(Input data)

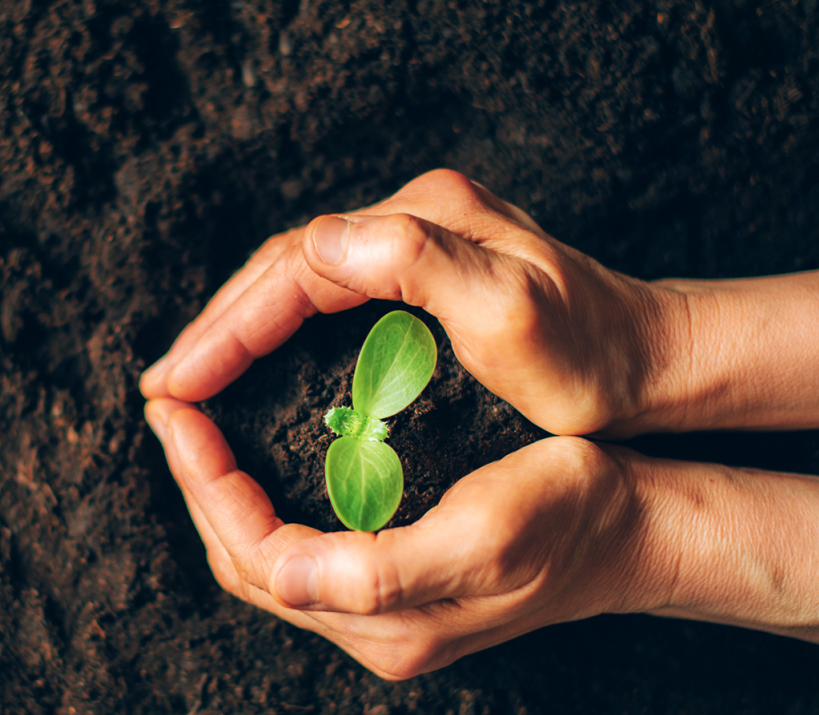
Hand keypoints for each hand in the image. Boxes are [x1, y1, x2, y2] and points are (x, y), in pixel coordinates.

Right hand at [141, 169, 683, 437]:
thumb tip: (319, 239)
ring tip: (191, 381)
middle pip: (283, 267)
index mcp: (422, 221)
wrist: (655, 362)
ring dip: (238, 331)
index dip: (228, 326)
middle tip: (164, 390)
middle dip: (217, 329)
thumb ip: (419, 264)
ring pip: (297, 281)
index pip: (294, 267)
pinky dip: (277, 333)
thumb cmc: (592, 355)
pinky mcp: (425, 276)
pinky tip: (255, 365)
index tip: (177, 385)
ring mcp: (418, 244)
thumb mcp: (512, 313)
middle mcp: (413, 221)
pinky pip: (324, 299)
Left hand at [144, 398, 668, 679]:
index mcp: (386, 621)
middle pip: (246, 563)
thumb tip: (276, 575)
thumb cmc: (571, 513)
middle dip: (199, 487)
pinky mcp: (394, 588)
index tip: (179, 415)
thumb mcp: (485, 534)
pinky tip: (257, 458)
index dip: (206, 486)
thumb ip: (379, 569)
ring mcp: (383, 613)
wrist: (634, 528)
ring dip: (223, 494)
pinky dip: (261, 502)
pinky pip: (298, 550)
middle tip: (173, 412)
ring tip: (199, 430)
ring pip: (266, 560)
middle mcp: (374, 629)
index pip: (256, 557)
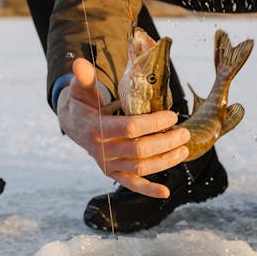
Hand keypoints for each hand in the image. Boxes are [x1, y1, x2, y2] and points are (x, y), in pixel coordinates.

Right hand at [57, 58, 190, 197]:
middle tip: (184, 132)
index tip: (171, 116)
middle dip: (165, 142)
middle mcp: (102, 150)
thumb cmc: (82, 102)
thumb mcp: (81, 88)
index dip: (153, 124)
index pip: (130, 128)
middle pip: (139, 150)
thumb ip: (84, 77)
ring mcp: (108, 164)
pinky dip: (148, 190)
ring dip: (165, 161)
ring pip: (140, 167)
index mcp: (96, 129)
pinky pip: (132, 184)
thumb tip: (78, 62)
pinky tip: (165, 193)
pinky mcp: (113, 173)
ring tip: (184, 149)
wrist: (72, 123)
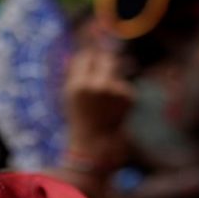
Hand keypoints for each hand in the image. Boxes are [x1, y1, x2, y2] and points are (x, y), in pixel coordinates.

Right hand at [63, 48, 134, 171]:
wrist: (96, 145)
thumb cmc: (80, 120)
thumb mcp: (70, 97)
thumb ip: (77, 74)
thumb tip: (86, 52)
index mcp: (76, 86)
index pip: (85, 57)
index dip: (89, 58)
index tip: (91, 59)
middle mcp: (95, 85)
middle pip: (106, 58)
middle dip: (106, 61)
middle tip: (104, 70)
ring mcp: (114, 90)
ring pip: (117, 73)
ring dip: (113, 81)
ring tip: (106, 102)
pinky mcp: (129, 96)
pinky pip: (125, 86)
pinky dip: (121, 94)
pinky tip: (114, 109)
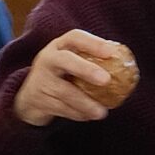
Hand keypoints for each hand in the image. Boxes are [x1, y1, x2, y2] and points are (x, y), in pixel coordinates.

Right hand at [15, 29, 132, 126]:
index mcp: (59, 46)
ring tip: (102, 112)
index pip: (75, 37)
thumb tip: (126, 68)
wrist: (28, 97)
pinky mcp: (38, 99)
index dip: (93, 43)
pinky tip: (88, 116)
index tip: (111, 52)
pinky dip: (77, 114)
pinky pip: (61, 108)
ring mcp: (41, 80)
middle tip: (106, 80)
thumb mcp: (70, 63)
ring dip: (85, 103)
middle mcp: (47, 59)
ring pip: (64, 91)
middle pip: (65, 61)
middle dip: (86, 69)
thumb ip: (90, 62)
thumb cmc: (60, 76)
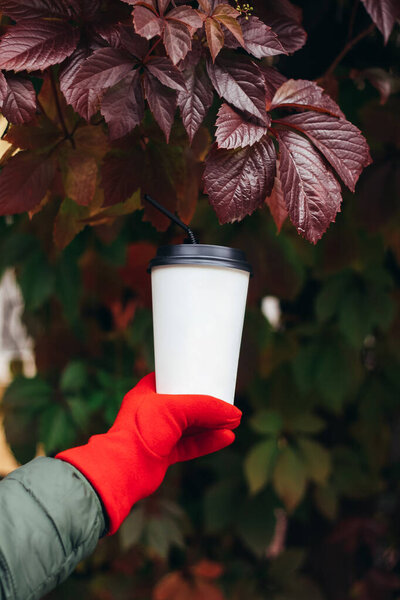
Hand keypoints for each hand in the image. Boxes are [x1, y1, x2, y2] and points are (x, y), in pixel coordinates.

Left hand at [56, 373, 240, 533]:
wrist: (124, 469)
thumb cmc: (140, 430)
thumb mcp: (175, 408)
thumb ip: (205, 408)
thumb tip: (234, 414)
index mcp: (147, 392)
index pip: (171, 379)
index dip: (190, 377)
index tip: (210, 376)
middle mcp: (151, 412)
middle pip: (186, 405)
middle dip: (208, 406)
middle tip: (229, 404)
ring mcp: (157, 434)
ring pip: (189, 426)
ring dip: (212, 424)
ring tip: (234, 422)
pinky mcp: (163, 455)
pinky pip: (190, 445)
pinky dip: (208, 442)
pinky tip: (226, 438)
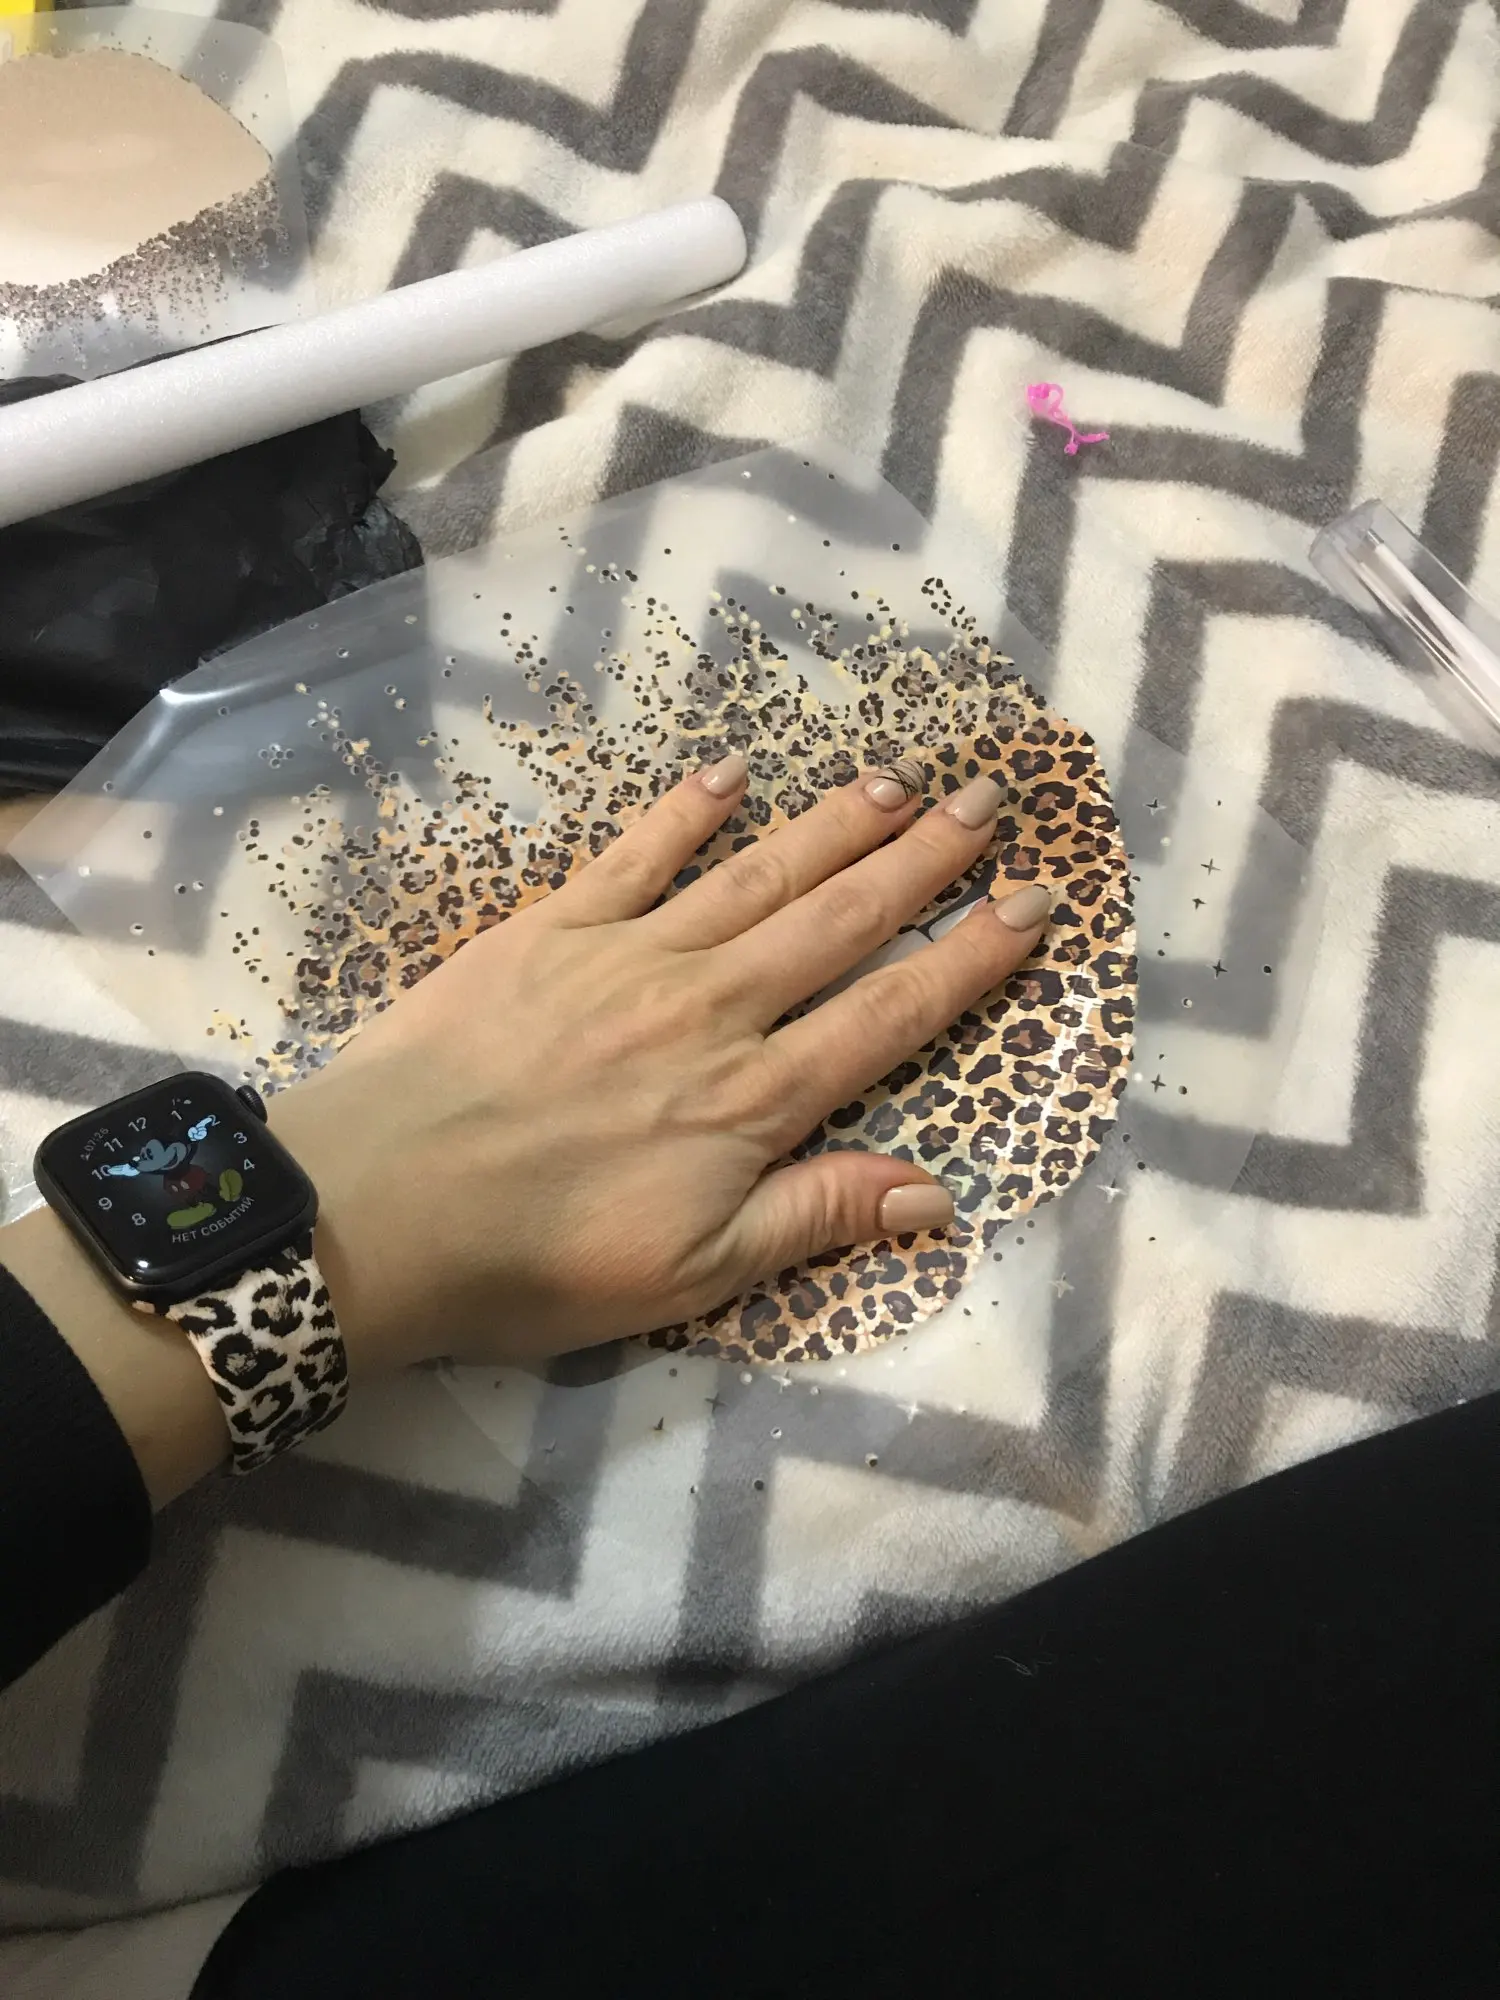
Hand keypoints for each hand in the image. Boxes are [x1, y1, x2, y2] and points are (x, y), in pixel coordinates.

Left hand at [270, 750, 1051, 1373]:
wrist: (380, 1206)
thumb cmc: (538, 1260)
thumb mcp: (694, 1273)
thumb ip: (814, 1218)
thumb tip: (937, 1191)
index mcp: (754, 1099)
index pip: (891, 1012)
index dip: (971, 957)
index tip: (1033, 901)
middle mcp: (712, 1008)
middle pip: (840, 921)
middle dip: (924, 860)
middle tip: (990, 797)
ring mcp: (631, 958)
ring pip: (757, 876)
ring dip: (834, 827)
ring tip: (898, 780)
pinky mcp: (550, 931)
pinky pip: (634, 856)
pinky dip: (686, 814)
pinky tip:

(End Input data)

Retype each record exactly as it stands, but do not include the pictures.

Solution to this exercise
Hand keypoints for each hand in the image. Boxes are [x1, y1, x2, y2] and points are (x, y), in pixel coordinates.

Right hand at [141, 169, 683, 437]:
thumb tip: (319, 239)
ring tip: (191, 381)
middle pip: (283, 267)
index mcp: (422, 221)
wrist: (655, 362)
ring dip: (238, 331)
index dip: (228, 326)
middle tip: (164, 390)
middle dip: (217, 329)
thumb ip: (419, 264)
ring pip: (297, 281)
index pip: (294, 267)
pinky dip: (277, 333)
thumb cmc: (592, 355)
pinky mcp: (425, 276)
pinky tip: (255, 365)
index tip: (177, 385)
ring mcp: (418, 244)
thumb mcp: (512, 313)
middle mcp: (413, 221)
pinky pip: (324, 299)
Left hand at [144, 398, 668, 679]:
index mcp: (386, 621)
middle pip: (246, 563)
thumb tip: (276, 575)
thumb cmc: (571, 513)
middle dip: (199, 487)
pinky mcp: (394, 588)
index tip: (179, 415)
thumb mcp: (485, 534)
pinky tip: (257, 458)
index dip: (206, 486)
thumb ip: (379, 569)
ring mcp: (383, 613)
wrist: (634, 528)
ring dip: (223, 494)
pinky dip: (261, 502)
pinky pip: (298, 550)
middle tip: (173, 412)
ring tip: (199, 430)
ring pip: (266, 560)
middle mcp: (374, 629)
index pip: (256, 557)
Hand keypoints for each hand in the image. Boxes are [x1, y1, x2, y2] and points are (x, y), in pixel coordinates.

Right hand at [57, 58, 190, 197]:
middle tip: (184, 132)
index tip: (171, 116)
middle dip: (165, 142)
middle mcp: (102, 150)
thumb cmc: (82, 102)
thumb mcp: (81, 88)
index dip: (153, 124)
index pip: (130, 128)
middle pip: (139, 150)
thumb ip: (84, 77)
ring mcp: (108, 164)
pinky dip: (148, 190)
ring dip: (165, 161)
ring pip: (140, 167)
index mcp: (96, 129)
pinky pip: (132, 184)
thumb tip: (78, 62)
pinky tip: (165, 193)
pinky mcp: (113, 173)
ring tip: (184, 149)
wrist: (72, 123)
Hand keypoints for each hand in the image. Boxes are [x1, y1, x2, y2] and points are (x, y), in pixel coordinates.

Right hand at [63, 48, 134, 171]:
wrist: (96, 145)
thumb cmc: (80, 120)
thumb mcp: (70, 97)
thumb ip: (77, 74)
thumb tip: (86, 52)
index mcp: (76, 86)
index pip: (85, 57)
index dip: (89, 58)
index tip: (91, 59)
middle mcp: (95, 85)
middle pip: (106, 58)
middle dip: (106, 61)
middle tip: (104, 70)
ring mcp: (114, 90)
ring pip: (117, 73)
ring dip: (113, 81)
ring tip: (106, 102)
pinky mcp: (129, 96)
pinky pip: (125, 86)
pinky dip: (121, 94)
pinky tip: (114, 109)
Hand keypoints for each hand in the image. Boxes are [x1, y1, x2, y2] and points are (x, y), in pixel coordinates.

Right hand at [15, 29, 132, 126]:
index mcp: (59, 46)
ring tip: (102, 112)
index pip: (75, 37)
thumb tip: (126, 68)
wrist: (28, 97)
pinky mcp: (38, 99)
index dip: (93, 43)
pinky tip: (88, 116)
index tip: (111, 52)
pinky dip: (77, 114)
pinky pip: (61, 108)
ring mcp: (41, 80)
middle tip: (106, 80)
thumb mcp: (70, 63)
ring dip: (85, 103)
middle mcp: (47, 59)
ring pip: (64, 91)
middle pip: (65, 61)
middle dip: (86, 69)
thumb ip: (90, 62)
thumb cmc: (60, 76)
Hand keypoints for each hand in the image. Boxes are [x1, y1, x2, y2] and points are (x, y), in pixel coordinates.

Left hand at [56, 373, 240, 533]:
wrist: (124, 469)
thumb cmc: (140, 430)
thumb mcp: (175, 408)
thumb ip: (205, 408)
thumb tip: (234, 414)
index mcp: (147, 392)
index pip: (171, 379)
index dip: (190, 377)
index tip: (210, 376)
middle mcp: (151, 412)
middle pip: (186, 405)
middle dip: (208, 406)
middle tip: (229, 404)
ring mcp: (157, 434)
ring pip: (189, 426)
ring dip: (212, 424)
ring tip: (234, 422)
pinky mcp: (163, 455)
pinky pip: (190, 445)
pinky dip: (208, 442)
pinky tip: (226, 438)
Hand keypoints for each hand in the image. Boxes are [x1, y1, x2, y2] and points are (x, y), in pixel coordinates.

Left hand at [270, 750, 1051, 1373]:
wrist: (380, 1206)
thumb cmc: (538, 1260)
thumb mcp: (694, 1273)
thumb ip: (814, 1218)
thumb tip: (937, 1191)
index mcp: (754, 1099)
index pip: (891, 1012)
index dip: (971, 957)
index tip: (1033, 901)
middle mcp: (712, 1008)
middle pip: (840, 921)
middle dip: (924, 860)
middle tip: (990, 797)
ring mcp: (631, 958)
ring pip: (757, 876)
ring dip: (834, 827)
ring tip: (898, 780)
pinky mcp: (550, 931)
pinky pip: (634, 856)
pinky dip: (686, 814)
pinky tip:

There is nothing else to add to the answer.